Wednesday, December 6, 2006

Suddenness, Commodification, and Technology

I just want to quickly back up Lyria's post on the definitional issues here by noting the importance of "suddenness" and commodification to a theory of law and technology. One of the primary rhetorical tropes of opponents of regulation is to put all manner of social change on a continuum and say "See, we've been doing X for years, this new technology just lets us do it more quickly." For example,

Genetic engineering is framed as just a faster version of selective breeding (in the agricultural context) or assortative mating (in the human context).

Cognitive enhancement is viewed as a more efficient version of education. (As Bostrom & Sandberg put it (echoing Balkin), "Much of what we learn in school is 'mental software' for managing various cognitive domains: mathematics, categories of concepts, language, and problem solving in particular subjects.").

Along these lines, I've sometimes heard that the equality-eroding effects of technologies I've focused on are trivial in comparison with social sources of inequality. I like to think of this line of thought as "complacent continuumism" (CC).

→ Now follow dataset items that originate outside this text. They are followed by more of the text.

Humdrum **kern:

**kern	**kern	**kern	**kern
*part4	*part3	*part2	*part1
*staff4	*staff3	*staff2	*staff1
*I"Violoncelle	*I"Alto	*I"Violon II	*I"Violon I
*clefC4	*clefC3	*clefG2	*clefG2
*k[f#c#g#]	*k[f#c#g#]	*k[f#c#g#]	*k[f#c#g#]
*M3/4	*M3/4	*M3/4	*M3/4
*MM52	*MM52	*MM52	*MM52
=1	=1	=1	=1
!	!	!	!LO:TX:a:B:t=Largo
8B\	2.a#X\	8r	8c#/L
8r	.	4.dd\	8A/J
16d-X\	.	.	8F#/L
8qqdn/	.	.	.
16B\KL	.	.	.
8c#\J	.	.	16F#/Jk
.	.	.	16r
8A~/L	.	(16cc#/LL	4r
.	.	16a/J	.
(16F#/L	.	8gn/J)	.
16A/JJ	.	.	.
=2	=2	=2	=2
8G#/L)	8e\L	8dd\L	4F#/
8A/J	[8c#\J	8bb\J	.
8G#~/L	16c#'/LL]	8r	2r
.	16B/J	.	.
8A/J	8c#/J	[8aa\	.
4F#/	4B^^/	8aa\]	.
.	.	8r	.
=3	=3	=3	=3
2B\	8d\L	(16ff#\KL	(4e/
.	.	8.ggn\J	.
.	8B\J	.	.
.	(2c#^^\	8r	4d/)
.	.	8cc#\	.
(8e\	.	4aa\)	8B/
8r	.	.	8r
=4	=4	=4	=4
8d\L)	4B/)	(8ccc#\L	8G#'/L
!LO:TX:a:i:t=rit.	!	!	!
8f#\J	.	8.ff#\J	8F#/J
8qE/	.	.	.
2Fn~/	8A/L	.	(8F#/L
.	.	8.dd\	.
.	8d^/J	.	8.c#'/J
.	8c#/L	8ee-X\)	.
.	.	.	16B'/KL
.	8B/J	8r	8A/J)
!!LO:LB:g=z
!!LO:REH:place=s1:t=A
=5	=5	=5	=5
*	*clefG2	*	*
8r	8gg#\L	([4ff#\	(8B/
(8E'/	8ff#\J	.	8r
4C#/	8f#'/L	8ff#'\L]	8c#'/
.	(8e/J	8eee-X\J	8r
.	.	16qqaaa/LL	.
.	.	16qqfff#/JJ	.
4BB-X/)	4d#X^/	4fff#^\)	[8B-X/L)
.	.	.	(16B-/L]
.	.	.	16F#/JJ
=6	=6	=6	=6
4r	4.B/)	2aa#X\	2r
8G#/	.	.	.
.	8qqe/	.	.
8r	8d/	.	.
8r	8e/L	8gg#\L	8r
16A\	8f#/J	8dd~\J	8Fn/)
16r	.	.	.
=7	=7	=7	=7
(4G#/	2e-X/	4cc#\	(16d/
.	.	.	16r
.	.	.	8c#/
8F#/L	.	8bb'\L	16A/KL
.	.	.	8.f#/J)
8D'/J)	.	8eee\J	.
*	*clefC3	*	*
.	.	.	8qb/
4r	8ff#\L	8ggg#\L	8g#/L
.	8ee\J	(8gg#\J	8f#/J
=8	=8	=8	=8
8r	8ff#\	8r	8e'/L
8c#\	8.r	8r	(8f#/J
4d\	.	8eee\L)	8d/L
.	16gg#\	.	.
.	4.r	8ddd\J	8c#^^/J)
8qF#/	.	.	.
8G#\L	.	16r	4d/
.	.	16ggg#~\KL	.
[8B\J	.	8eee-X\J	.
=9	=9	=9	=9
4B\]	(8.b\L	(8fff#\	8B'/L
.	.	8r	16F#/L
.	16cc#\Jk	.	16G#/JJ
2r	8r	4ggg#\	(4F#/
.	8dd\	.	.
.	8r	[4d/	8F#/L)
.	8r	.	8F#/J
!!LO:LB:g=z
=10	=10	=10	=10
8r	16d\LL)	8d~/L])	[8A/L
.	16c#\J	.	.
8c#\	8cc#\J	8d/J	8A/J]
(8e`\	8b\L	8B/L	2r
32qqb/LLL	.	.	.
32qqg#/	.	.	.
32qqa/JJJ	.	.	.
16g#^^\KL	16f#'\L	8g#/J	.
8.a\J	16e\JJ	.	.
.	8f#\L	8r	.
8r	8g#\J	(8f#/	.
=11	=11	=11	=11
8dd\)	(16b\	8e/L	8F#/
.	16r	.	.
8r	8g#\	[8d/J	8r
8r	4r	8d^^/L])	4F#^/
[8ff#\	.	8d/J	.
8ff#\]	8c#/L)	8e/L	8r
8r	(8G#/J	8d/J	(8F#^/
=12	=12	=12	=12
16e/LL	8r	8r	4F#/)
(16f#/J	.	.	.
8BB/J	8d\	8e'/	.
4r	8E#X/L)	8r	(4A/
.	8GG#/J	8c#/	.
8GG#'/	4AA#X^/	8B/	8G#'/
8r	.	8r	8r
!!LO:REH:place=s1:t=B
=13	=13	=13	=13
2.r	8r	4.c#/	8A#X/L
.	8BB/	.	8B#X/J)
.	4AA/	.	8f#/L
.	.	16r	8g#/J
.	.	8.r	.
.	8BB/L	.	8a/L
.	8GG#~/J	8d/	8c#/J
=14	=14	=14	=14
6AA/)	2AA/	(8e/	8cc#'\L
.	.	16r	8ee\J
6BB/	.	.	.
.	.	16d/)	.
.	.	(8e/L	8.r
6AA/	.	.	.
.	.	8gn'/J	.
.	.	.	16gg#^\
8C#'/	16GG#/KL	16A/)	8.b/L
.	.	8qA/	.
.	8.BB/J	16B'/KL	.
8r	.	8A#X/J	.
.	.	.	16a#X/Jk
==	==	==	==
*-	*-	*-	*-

On the CC view, technology is just one more way of accomplishing ends that would once have been attained via "clunkier" cultural or social methods.

I think the CC view is wrong because technology is often far more sudden, more effective, and more commodifiable than social or cultural methods of accomplishing ends. In the case of cognitive enhancement, many educational institutions have made a point of assuring some kind of equality of access. Have we any guarantees that "smart pills" would come with similar assurances? Moreover, educational gains in ability come very slowly in comparison with potential chemical interventions. There are more opportunities to regulate, more "pressure points," more cultural traditions of access, in the case of educational institutions, than in the case of their potential chemical/genetic supplanters.